→ **The data**:
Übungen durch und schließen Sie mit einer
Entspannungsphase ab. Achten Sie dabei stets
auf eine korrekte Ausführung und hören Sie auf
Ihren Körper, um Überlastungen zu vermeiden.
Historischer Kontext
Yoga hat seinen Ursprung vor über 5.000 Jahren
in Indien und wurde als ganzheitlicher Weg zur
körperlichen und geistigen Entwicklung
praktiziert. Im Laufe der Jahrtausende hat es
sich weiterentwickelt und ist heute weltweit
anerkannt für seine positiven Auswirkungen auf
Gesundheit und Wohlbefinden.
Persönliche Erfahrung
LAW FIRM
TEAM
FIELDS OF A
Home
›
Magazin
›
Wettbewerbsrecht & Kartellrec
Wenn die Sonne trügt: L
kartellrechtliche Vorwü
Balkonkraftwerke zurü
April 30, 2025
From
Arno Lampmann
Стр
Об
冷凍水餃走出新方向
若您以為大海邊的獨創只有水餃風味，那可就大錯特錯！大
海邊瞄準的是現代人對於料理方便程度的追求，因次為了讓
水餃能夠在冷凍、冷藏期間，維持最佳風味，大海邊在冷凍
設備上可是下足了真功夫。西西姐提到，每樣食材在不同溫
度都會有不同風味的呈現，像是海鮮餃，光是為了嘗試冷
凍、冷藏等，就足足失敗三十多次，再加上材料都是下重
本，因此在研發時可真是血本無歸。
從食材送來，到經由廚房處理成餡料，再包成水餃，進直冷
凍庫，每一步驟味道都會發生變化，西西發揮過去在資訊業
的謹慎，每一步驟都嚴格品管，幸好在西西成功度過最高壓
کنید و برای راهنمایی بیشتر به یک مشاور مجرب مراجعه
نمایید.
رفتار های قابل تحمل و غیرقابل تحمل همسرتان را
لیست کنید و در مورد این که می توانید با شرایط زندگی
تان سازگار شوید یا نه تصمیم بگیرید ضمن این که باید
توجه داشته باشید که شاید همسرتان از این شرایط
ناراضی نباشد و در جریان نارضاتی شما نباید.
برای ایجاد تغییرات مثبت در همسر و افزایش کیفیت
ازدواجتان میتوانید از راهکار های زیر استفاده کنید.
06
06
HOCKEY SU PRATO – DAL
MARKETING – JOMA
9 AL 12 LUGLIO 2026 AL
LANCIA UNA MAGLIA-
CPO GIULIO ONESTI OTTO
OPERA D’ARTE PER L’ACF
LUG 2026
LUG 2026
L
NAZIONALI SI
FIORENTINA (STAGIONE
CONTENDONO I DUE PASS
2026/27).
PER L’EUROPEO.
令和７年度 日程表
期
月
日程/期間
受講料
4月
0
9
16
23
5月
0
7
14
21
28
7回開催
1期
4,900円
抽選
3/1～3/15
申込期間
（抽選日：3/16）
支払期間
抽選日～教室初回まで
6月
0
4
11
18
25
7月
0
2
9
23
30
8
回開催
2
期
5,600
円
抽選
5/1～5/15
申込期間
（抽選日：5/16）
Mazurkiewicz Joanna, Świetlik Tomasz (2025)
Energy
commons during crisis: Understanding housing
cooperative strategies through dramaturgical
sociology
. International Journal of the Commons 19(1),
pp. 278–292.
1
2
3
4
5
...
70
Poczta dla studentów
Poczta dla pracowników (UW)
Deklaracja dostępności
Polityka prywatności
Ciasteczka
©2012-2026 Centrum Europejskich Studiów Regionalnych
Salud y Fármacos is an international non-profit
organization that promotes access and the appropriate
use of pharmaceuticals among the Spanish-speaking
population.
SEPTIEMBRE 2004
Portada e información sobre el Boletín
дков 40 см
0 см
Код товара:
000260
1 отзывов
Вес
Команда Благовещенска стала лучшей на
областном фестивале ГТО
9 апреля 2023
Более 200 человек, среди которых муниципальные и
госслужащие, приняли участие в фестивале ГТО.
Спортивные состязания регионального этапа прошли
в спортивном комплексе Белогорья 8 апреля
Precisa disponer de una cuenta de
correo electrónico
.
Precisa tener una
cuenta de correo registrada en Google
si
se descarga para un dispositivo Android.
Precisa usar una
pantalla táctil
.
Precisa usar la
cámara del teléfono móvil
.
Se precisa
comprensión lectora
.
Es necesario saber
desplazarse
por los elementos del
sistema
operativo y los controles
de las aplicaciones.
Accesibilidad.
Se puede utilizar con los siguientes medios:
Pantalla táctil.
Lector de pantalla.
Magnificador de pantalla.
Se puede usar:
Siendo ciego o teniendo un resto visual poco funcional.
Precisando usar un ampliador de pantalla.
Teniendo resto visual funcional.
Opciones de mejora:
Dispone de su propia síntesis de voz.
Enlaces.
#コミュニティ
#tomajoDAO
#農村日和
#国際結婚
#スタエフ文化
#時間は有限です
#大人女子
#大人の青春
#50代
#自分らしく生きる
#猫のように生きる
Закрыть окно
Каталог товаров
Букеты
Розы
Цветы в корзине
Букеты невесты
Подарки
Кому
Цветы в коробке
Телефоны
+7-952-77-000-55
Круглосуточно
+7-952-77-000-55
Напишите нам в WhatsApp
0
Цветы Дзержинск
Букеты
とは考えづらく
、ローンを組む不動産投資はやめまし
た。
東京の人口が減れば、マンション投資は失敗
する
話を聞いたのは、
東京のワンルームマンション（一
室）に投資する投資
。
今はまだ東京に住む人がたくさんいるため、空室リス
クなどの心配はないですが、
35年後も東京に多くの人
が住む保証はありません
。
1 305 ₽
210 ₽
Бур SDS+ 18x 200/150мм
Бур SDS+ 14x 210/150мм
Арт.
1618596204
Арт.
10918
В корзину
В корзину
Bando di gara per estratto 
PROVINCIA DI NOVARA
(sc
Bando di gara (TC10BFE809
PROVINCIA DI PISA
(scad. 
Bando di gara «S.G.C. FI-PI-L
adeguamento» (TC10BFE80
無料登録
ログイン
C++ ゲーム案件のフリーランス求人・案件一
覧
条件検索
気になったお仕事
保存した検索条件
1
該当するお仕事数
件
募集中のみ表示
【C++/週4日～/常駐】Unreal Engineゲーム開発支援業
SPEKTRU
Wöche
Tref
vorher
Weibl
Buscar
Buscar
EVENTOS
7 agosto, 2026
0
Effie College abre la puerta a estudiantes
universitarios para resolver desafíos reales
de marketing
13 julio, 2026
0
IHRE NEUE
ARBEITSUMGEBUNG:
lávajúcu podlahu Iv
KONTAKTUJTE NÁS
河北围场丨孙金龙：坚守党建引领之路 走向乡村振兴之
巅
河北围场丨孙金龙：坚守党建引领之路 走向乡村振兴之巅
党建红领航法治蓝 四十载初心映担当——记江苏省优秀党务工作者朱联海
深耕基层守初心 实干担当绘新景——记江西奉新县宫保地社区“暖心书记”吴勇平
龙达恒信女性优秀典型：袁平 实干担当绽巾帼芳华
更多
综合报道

→ **Task prompt**:
Where the line with "körperlichen und geistigen Entwicklung" ends, your copy should end too; please return exactly the lines from the first line of the data through it.

→ **Exercise response**:
Übungen durch und schließen Sie mit einer
Entspannungsphase ab. Achten Sie dabei stets
auf eine korrekte Ausführung und hören Sie auf
Ihren Körper, um Überlastungen zu vermeiden.
Historischer Kontext
Yoga hat seinen Ursprung vor über 5.000 Jahren
in Indien und wurde als ganzheitlicher Weg zur
körperlichen und geistigen Entwicklung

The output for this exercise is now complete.